Granger painstakingly handles all the hoops Brison had to jump through before he got the green light for his appointment from Minister Ingrid Arrindell and her puppet master Silvio Matser. What Granger does not say is that Arrindell later claimed that Brison had not been appointed – yet. That is the job for the STA’s supervisory board. That board does not want Brison, so there is an obvious problem.

We’re pleased to learn from Granger’s letter that Brison passed the drug and alcohol tests, that he is physically in good health and that he has a clean police record. The prosecutor’s office, Granger writes, made it clear that there are no pending investigations against Brison. In other words – the man is clean as a whistle. But is he, really?

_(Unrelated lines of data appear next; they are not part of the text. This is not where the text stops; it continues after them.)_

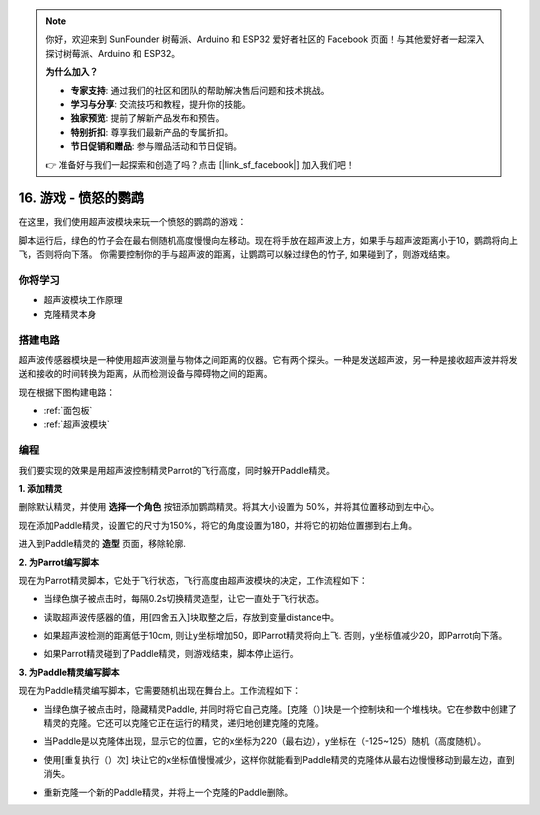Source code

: .. note::

    你好，欢迎来到 SunFounder 树莓派、Arduino 和 ESP32 爱好者社区的 Facebook 页面！与其他爱好者一起深入探讨树莓派、Arduino 和 ESP32。

    **为什么加入？**

    - **专家支持**: 通过我们的社区和团队的帮助解决售后问题和技术挑战。
    - **学习与分享**: 交流技巧和教程，提升你的技能。
    - **独家预览**: 提前了解新产品发布和预告。
    - **特别折扣**: 尊享我们最新产品的专属折扣。
    - **节日促销和赠品**: 参与赠品活动和节日促销。

    👉 准备好与我们一起探索和创造了吗？点击 [|link_sf_facebook|] 加入我们吧！

16. 游戏 - 愤怒的鹦鹉
==============================

在这里，我们使用超声波模块来玩一个愤怒的鹦鹉的游戏：

脚本运行后，绿色的竹子会在最右侧随机高度慢慢向左移动。现在将手放在超声波上方，如果手与超声波距离小于10，鹦鹉将向上飞，否则将向下落。
你需要控制你的手与超声波的距离，让鹦鹉可以躲过绿色的竹子, 如果碰到了，则游戏结束。

.. image:: img/15_parrot.png

你将学习
---------------------

- 超声波模块工作原理
- 克隆精灵本身

搭建电路
-----------------------

超声波传感器模块是一种使用超声波测量与物体之间距离的仪器。它有两个探头。一种是发送超声波，另一种是接收超声波并将发送和接收的时间转换为距离，从而检测设备与障碍物之间的距离。

现在根据下图构建电路：

.. image:: img/15_circuit.png

* :ref:`面包板`
* :ref:`超声波模块`

编程
------------------
我们要实现的效果是用超声波控制精灵Parrot的飞行高度，同时躲开Paddle精灵。

**1. 添加精灵**

删除默认精灵，并使用 **选择一个角色** 按钮添加鹦鹉精灵。将其大小设置为 50%，并将其位置移动到左中心。

.. image:: img/15_sprite.png

现在添加Paddle精灵，设置它的尺寸为150%，将它的角度设置为180，并将它的初始位置挪到右上角。

.. image:: img/15_sprite1.png

进入到Paddle精灵的 **造型** 页面，移除轮廓.

.. image:: img/15_sprite2.png

**2. 为Parrot编写脚本**

现在为Parrot精灵脚本，它处于飞行状态，飞行高度由超声波模块的决定，工作流程如下：

* 当绿色旗子被点击时，每隔0.2s切换精灵造型，让它一直处于飞行状态。

.. image:: img/15_parr1.png

* 读取超声波传感器的值，用[四舍五入]块取整之后，存放到变量distance中。

.. image:: img/15_parr2.png

* 如果超声波检测的距离低于10cm, 则让y坐标增加50，即Parrot精灵将向上飞. 否则，y坐标值减少20，即Parrot向下落。

.. image:: img/15_parr3.png

* 如果Parrot精灵碰到了Paddle精灵，则游戏结束，脚本停止运行。

.. image:: img/15_parr4.png


**3. 为Paddle精灵编写脚本**

现在为Paddle精灵编写脚本，它需要随机出现在舞台上。工作流程如下：

* 当绿色旗子被点击时，隐藏精灵Paddle, 并同时将它自己克隆。[克隆（）]块是一个控制块和一个堆栈块。它在参数中创建了精灵的克隆。它还可以克隆它正在运行的精灵，递归地创建克隆的克隆。

.. image:: img/15_padd.png

* 当Paddle是以克隆体出现，显示它的位置，它的x坐标为220（最右边），y坐标在（-125~125）随机（高度随机）。

.. image:: img/15_padd1.png

* 使用[重复执行（）次] 块让它的x坐标值慢慢减少，这样你就能看到Paddle精灵的克隆体从最右边慢慢移动到最左边，直到消失。

.. image:: img/15_padd2.png

* 重新克隆一个新的Paddle精灵，并将上一个克隆的Paddle删除。

.. image:: img/15_padd3.png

“So much for allegations of theft, huh?” Granger writes.

Does the name Winair ring a bell? Ah, Granger mentions it, very clever almost as an aside, saying that allegations of the misappropriation of funds came “out of a dark and devious corner.”

Without mentioning Mike Ferrier’s name, Granger describes the messenger of this bad news as “an avenging champion riding a holier-than-thou high horse basically calling Mr. Brison a thief.”

That’s really funny because, based on the information we have, Brison actually admitted to Winair that he stole money. A bit more than $41,000 if we remember correctly. And what do you call someone who takes something that does not belong to him? Exactly.

Now we come to the clean police record. How is that possible? This is because Winair agreed with Brison not to file a complaint for embezzlement if: a. he took a hike and b. he paid back the money.

Brison took a hike but as far as we know – and we’ll stand immediately corrected if someone proves us wrong – he never paid back a penny. Having your friends write whining letters to the editor won’t eradicate that history.

And this is the best candidate we have for leading the St. Maarten Tourist Authority?

Come on people. We seriously wish Brison all the best, but preferably in a function where he does not get to handle a lot of money.

Unless, yes unless Brison shows he is a man and makes amends, How? By voluntarily offering a part of his salary to his former employer until the company is satisfied with the reimbursement.